When the operator understands the failure rates of their assets at the major system and component level, life extension actions can be taken to achieve savings of up to 13 percent of revenues. The data from merging materials science and data science enables informed decisions beyond O&M.

When looking at just short-term failure rates, a planning horizon is on average between one week and one month.

There is little life extension that can be gained in this timeframe; however, optimization of site resources can be achieved, including better visibility into the equipment and manpower needed for the job.

Medium- and long-term prognostics, ranging from one year to five years and five-plus years, respectively, can be used for asset management, risk reduction, and increased availability of field assets.

Consider looking at industries who have successfully integrated digitalization, such as Uber and Airbnb. They use digitized information to create new sources of revenue and cost reduction; sometimes a completely new way to look at how business gets transacted.

Uber and Airbnb transformed the taxi and hotel industries through economies of scale and enabling transactions in a platform, which may have implications in renewable energy.

Imagine connecting operators, OEMs, and suppliers in a platform with the needs and availability communicated almost seamlessly.

Multiyear Budgeting and Forecasting

Visibility to one- to five-year failure rates enables multiyear budgeting and forecasting for aftermarket parts to keep in stock. Inventory reduction has substantial value with the ability to shift to Just in Time planning.

A risk ranking of the components enables supplier purchasing decisions based on the life impact vs. just price and delivery. Sentient Science calls this Buy on Life.

This planning method is facilitated with knowledge of the failure rates of the major systems and critical components 12 months to five years in advance. Additionally, strategic partnerships with suppliers and other operators can be developed for maximum buying power that reduce capital expenses through economies of scale and accurate forecasting. It is also possible to correctly size insurance coverage and defend warranty and serial defect claims.

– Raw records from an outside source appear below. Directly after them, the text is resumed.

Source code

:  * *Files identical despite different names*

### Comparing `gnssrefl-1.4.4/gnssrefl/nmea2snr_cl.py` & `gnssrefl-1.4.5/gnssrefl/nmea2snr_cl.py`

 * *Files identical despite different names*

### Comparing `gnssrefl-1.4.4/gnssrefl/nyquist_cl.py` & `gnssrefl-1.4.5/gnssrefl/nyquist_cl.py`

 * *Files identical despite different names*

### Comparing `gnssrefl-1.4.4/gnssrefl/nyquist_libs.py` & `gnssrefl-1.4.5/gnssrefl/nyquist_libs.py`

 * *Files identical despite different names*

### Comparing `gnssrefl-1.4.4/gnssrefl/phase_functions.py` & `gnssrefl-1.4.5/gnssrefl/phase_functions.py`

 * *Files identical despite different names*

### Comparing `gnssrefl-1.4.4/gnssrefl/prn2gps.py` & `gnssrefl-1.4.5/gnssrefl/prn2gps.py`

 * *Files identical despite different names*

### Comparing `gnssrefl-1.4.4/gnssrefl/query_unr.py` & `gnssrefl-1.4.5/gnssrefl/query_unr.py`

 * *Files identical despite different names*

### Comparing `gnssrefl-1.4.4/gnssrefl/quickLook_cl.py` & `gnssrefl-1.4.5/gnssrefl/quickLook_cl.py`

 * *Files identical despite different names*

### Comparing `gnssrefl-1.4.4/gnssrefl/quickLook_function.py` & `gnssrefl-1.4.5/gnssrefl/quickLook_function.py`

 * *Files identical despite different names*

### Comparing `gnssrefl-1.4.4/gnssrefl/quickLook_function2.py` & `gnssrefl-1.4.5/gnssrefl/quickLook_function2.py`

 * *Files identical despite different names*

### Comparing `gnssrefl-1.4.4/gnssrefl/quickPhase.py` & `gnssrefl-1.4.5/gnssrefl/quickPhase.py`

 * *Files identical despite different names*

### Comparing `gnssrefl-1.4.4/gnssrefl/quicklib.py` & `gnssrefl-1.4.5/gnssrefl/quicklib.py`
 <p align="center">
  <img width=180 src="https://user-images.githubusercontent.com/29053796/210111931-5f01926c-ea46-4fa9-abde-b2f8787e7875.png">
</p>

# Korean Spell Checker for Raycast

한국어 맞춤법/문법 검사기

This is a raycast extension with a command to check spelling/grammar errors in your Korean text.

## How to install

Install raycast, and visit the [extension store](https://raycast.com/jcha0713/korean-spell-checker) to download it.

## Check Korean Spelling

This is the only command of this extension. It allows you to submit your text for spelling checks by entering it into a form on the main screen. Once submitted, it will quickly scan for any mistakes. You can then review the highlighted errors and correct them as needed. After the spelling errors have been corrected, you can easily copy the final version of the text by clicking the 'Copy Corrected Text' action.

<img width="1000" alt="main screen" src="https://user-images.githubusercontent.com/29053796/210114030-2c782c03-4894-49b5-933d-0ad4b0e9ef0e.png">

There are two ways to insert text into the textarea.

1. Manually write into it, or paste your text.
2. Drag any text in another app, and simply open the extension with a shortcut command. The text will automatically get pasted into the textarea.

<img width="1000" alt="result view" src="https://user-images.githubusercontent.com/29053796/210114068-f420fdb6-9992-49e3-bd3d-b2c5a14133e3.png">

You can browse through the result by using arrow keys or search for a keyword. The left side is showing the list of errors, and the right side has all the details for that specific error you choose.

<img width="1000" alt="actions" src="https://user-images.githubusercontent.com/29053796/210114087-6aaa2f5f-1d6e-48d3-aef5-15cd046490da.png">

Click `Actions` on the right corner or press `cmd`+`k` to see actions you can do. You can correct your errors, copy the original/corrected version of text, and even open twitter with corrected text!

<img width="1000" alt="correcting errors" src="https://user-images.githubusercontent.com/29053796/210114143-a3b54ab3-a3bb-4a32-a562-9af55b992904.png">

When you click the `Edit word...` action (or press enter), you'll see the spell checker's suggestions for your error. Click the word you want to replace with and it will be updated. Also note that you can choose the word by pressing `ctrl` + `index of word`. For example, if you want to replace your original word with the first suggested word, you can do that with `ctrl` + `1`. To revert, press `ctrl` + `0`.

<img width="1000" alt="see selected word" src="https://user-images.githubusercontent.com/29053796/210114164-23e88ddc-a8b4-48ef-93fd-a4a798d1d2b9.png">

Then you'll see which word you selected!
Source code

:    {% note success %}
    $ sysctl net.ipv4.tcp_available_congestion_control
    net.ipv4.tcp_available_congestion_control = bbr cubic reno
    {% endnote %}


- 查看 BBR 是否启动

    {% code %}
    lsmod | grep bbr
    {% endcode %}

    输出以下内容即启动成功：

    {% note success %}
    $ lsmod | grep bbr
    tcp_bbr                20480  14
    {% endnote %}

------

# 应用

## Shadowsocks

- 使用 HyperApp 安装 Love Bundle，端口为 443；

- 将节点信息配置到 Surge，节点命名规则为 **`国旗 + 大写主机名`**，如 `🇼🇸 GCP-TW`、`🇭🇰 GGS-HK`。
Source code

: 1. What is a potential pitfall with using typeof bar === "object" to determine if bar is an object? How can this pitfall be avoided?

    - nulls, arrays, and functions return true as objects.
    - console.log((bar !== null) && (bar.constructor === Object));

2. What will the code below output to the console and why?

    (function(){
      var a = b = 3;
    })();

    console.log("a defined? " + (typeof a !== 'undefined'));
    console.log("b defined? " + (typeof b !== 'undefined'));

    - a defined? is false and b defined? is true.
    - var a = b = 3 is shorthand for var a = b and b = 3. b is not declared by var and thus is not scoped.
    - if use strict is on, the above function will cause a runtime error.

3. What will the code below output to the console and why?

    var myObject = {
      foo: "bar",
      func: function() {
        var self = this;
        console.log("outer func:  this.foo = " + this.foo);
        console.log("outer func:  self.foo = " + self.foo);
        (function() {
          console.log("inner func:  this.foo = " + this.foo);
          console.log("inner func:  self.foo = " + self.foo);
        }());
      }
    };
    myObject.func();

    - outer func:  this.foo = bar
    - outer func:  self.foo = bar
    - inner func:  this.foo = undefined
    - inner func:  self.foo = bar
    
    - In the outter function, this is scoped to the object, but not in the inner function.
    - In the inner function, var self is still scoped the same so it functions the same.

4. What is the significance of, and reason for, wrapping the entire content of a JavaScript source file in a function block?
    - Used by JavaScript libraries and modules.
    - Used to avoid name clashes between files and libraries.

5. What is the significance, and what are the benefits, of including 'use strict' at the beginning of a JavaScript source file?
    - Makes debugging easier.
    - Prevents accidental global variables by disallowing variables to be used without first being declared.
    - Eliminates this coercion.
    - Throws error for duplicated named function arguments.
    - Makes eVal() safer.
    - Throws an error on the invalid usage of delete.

To gain significantly more savings from O&M optimization, operators have to look at applying digitalization to several areas of the business as a way to offer more substantial return on investment. For example, inventory carrying charge reductions and better terms and conditions with suppliers.

Sentient has calculated that a savings of up to 13 percent of revenue can be achieved when looking at the various business units that can benefit from using long term forecasting and budgeting to lower the cost of operations.